[Saved entries]
※ ※ ※
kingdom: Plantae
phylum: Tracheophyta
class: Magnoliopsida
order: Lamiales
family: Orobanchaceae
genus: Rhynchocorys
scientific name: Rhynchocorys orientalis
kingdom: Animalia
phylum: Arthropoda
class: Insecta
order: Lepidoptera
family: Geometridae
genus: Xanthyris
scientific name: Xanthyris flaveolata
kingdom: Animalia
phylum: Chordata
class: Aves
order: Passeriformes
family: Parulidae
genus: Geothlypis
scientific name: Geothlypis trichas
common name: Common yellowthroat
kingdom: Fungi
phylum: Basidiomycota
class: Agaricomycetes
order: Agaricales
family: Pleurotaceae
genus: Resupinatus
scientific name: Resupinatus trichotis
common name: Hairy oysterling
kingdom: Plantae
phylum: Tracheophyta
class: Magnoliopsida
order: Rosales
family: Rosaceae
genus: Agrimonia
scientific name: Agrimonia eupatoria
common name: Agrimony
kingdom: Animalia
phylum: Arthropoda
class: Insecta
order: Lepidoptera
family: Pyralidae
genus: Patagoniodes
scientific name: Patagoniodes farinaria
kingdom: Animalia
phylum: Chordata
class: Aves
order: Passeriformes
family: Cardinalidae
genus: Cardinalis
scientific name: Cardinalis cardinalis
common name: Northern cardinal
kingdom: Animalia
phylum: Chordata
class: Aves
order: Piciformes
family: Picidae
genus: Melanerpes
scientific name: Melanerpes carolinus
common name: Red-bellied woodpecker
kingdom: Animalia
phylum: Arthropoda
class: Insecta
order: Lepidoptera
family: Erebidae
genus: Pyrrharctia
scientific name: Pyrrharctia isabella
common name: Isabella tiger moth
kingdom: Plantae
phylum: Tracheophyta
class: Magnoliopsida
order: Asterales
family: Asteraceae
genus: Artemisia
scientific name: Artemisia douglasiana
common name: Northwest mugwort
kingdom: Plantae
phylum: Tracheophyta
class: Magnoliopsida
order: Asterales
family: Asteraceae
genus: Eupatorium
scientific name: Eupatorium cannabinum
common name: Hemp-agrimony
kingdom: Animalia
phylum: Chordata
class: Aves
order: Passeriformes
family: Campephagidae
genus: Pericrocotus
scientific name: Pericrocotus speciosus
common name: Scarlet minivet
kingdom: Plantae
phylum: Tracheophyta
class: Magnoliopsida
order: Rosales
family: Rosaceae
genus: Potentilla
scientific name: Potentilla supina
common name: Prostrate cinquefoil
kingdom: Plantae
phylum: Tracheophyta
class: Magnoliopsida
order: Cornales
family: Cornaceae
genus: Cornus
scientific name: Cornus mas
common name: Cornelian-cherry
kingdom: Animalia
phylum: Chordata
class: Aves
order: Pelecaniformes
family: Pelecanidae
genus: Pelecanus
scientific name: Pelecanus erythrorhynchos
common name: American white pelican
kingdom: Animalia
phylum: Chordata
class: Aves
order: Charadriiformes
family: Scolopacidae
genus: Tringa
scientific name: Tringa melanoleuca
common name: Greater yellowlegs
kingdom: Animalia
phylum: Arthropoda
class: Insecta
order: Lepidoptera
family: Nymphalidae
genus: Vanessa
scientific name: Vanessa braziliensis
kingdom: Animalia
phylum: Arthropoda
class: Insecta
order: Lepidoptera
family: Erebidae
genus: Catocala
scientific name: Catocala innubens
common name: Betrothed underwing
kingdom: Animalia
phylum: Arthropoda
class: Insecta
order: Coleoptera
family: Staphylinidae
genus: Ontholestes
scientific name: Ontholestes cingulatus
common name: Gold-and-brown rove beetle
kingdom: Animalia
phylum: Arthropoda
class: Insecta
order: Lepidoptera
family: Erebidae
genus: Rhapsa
※ ※ ※
> [Goal] Format every line from the rows above as a Markdown table with two columns, Number and Line. Number the lines in order and leave out any blank lines.

> [Response to the task]
| Number | Line |
|---|---|
| 1 | kingdom: Plantae |
| 2 | phylum: Tracheophyta |
| 3 | class: Magnoliopsida |
| 4 | order: Lamiales |
| 5 | family: Orobanchaceae |
| 6 | genus: Rhynchocorys |
| 7 | scientific name: Rhynchocorys orientalis |
| 8 | kingdom: Animalia |
| 9 | phylum: Arthropoda |
| 10 | class: Insecta |
| 11 | order: Lepidoptera |
| 12 | family: Geometridae |
| 13 | genus: Xanthyris |
| 14 | scientific name: Xanthyris flaveolata |
| 15 | kingdom: Animalia |
| 16 | phylum: Chordata |
| 17 | class: Aves |
| 18 | order: Passeriformes |
| 19 | family: Parulidae |
| 20 | genus: Geothlypis |
| 21 | scientific name: Geothlypis trichas |
| 22 | common name: Common yellowthroat |
| 23 | kingdom: Fungi |
| 24 | phylum: Basidiomycota |
| 25 | class: Agaricomycetes |
| 26 | order: Agaricales |
| 27 | family: Pleurotaceae |
| 28 | genus: Resupinatus |
| 29 | scientific name: Resupinatus trichotis |
| 30 | common name: Hairy oysterling |
| 31 | kingdom: Plantae |
| 32 | phylum: Tracheophyta |
| 33 | class: Magnoliopsida |
| 34 | order: Rosales |
| 35 | family: Rosaceae |
| 36 | genus: Agrimonia |
| 37 | scientific name: Agrimonia eupatoria |
| 38 | common name: Agrimony |
| 39 | kingdom: Animalia |
| 40 | phylum: Arthropoda |
| 41 | class: Insecta |
| 42 | order: Lepidoptera |
| 43 | family: Pyralidae |
| 44 | genus: Patagoniodes |
| 45 | scientific name: Patagoniodes farinaria |
| 46 | kingdom: Animalia |
| 47 | phylum: Chordata |
| 48 | class: Aves |
| 49 | order: Passeriformes |
| 50 | family: Cardinalidae |
| 51 | genus: Cardinalis |
| 52 | scientific name: Cardinalis cardinalis |
| 53 | common name: Northern cardinal |
| 54 | kingdom: Animalia |
| 55 | phylum: Chordata |
| 56 | class: Aves |
| 57 | order: Piciformes |
| 58 | family: Picidae |
| 59 | genus: Melanerpes |
| 60 | scientific name: Melanerpes carolinus |
| 61 | common name: Red-bellied woodpecker |
| 62 | kingdom: Animalia |
| 63 | phylum: Arthropoda |
| 64 | class: Insecta |
| 65 | order: Lepidoptera |
| 66 | family: Erebidae |
| 67 | genus: Pyrrharctia |
| 68 | scientific name: Pyrrharctia isabella |
| 69 | common name: Isabella tiger moth |
| 70 | kingdom: Plantae |
| 71 | phylum: Tracheophyta |
| 72 | class: Magnoliopsida |
| 73 | order: Asterales |
| 74 | family: Asteraceae |
| 75 | genus: Artemisia |
| 76 | scientific name: Artemisia douglasiana |
| 77 | common name: Northwest mugwort |
| 78 | kingdom: Plantae |
| 79 | phylum: Tracheophyta |
| 80 | class: Magnoliopsida |
| 81 | order: Asterales |
| 82 | family: Asteraceae |
| 83 | genus: Eupatorium |
| 84 | scientific name: Eupatorium cannabinum |
| 85 | common name: Hemp-agrimony |
| 86 | kingdom: Animalia |
| 87 | phylum: Chordata |
| 88 | class: Aves |
| 89 | order: Passeriformes |
| 90 | family: Campephagidae |
| 91 | genus: Pericrocotus |
| 92 | scientific name: Pericrocotus speciosus |
| 93 | common name: Scarlet minivet |
| 94 | kingdom: Plantae |
| 95 | phylum: Tracheophyta |
| 96 | class: Magnoliopsida |
| 97 | order: Rosales |
| 98 | family: Rosaceae |
| 99 | genus: Potentilla |
| 100 | scientific name: Potentilla supina |
| 101 | common name: Prostrate cinquefoil |
| 102 | kingdom: Plantae |
| 103 | phylum: Tracheophyta |
| 104 | class: Magnoliopsida |
| 105 | order: Cornales |
| 106 | family: Cornaceae |
| 107 | genus: Cornus |
| 108 | scientific name: Cornus mas |
| 109 | common name: Cornelian-cherry |
| 110 | kingdom: Animalia |
| 111 | phylum: Chordata |
| 112 | class: Aves |
| 113 | order: Pelecaniformes |
| 114 | family: Pelecanidae |
| 115 | genus: Pelecanus |
| 116 | scientific name: Pelecanus erythrorhynchos |
| 117 | common name: American white pelican |
| 118 | kingdom: Animalia |
| 119 | phylum: Chordata |
| 120 | class: Aves |
| 121 | order: Charadriiformes |
| 122 | family: Scolopacidae |
| 123 | genus: Tringa |
| 124 | scientific name: Tringa melanoleuca |
| 125 | common name: Greater yellowlegs |
| 126 | kingdom: Animalia |
| 127 | phylum: Arthropoda |
| 128 | class: Insecta |
| 129 | order: Lepidoptera |
| 130 | family: Nymphalidae |
| 131 | genus: Vanessa |
| 132 | scientific name: Vanessa braziliensis |
| 133 | kingdom: Animalia |
| 134 | phylum: Arthropoda |
| 135 | class: Insecta |
| 136 | order: Lepidoptera |
| 137 | family: Erebidae |
| 138 | genus: Catocala |
| 139 | scientific name: Catocala innubens |
| 140 | common name: Betrothed underwing |
| 141 | kingdom: Animalia |
| 142 | phylum: Arthropoda |
| 143 | class: Insecta |
| 144 | order: Coleoptera |
| 145 | family: Staphylinidae |
| 146 | genus: Ontholestes |
| 147 | scientific name: Ontholestes cingulatus |
| 148 | common name: Gold-and-brown rove beetle |
| 149 | kingdom: Animalia |
| 150 | phylum: Arthropoda |
| 151 | class: Insecta |
| 152 | order: Lepidoptera |
| 153 | family: Erebidae |
| 154 | genus: Rhapsa |